Though separate institutions, the College of Medicine and UCH are intertwined. The College is part of the University of Ibadan, while UCH falls under the supervision of the Federal Ministry of Health, but students from the College of Medicine and other healthcare specialists from sub-Saharan Africa undertake clinical training at UCH. 

On June 24, the Oyo State government insisted that the funding in question had gone to UCH’s virology department, and described attempts by UCH management to “disown” its own clinical virology department that also provides “teaching and research” services to the College of Medicine as “self-serving, artificial and contemptuous.” 

The following day, the media office of the governor of Oyo State tweeted a screenshot of a press release in which the head of UCH’s Department of Virology acknowledged receiving financial support from the state government for the fight against COVID-19. 

A tale of two testing labs

The controversy stems partly from the fact that there are two laboratories approved by the Nigerian Centre for Disease Control (NCDC) to conduct coronavirus tests in Ibadan, Oyo State: the laboratory of UCH’s Virology department, accredited on March 28, and the College of Medicine’s Biorepository and Clinical Virology laboratory, approved on June 9.

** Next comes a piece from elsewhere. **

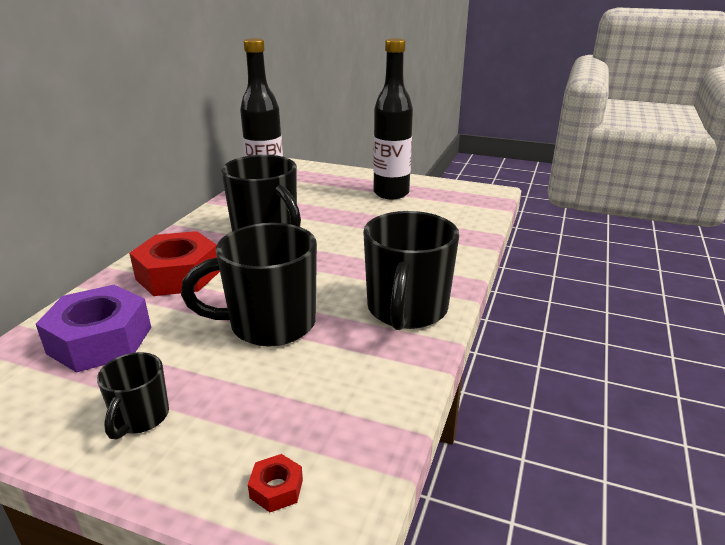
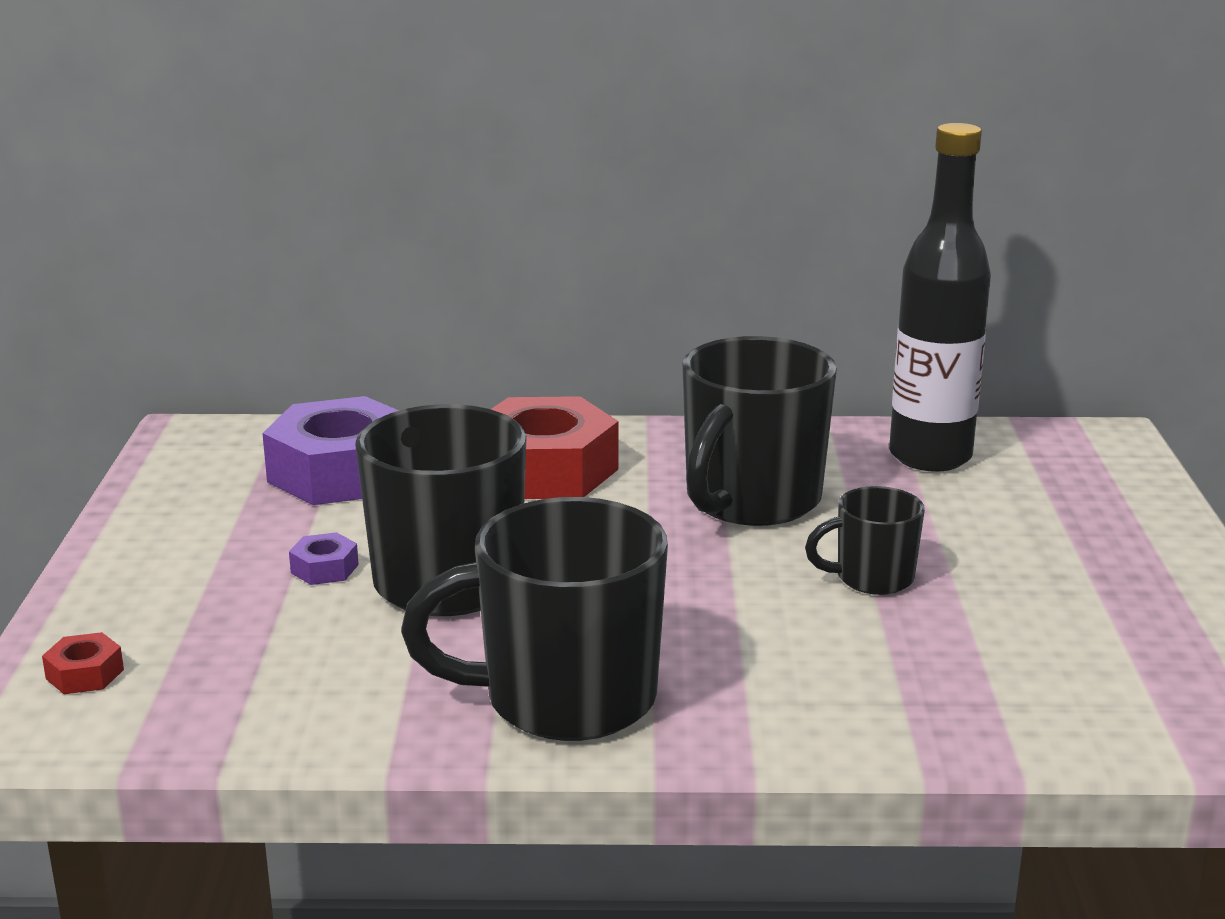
camera: 70 degrees right, 5 degrees down
black mug [97,352,169,440] -> black mug moved to [805,486,925,595]
black bottle [373,38,413,199] -> none
none -> purple nut [289,532,359,585]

Both laboratories are based in the same facility. 

The Biorepository laboratory was commissioned on April 17. This molecular pathology lab was initially conceived as a tissue bank, and its foray into the coronavirus testing appeared to signal internal wrangling — possibly a battle for supremacy between the College, UCH and its virology unit. 

It has since been confirmed that UCH’s virology department was the recipient of the state government funding but the entire process lacked transparency. 

The fact that UCH management and the College “disowned” the virology department suggests that they were not privy to the funding. 

Why did the virology department act independently? Into which department’s bank account was the said donation from the state government deposited? We may not have heard the last on this controversial donation.  

In the final analysis, scenarios such as doctors’ strikes and funding debacles are bound to recur until the root cause of the problem — inadequate funding —is exorcised from Nigeria's public health system. 

It is untenable that doctors and healthcare workers on the frontline of a pandemic should be paid peanuts while politicians who risk little or nothing earn fat allowances. 

Also indefensible is the fact that some public hospital administrators seem uninterested in serving the common good, choosing instead to engage in petty rivalries, to the detriment of the health of their patients. 

Until something gives, ordinary Nigerians are left at the mercy of a ravaging pandemic.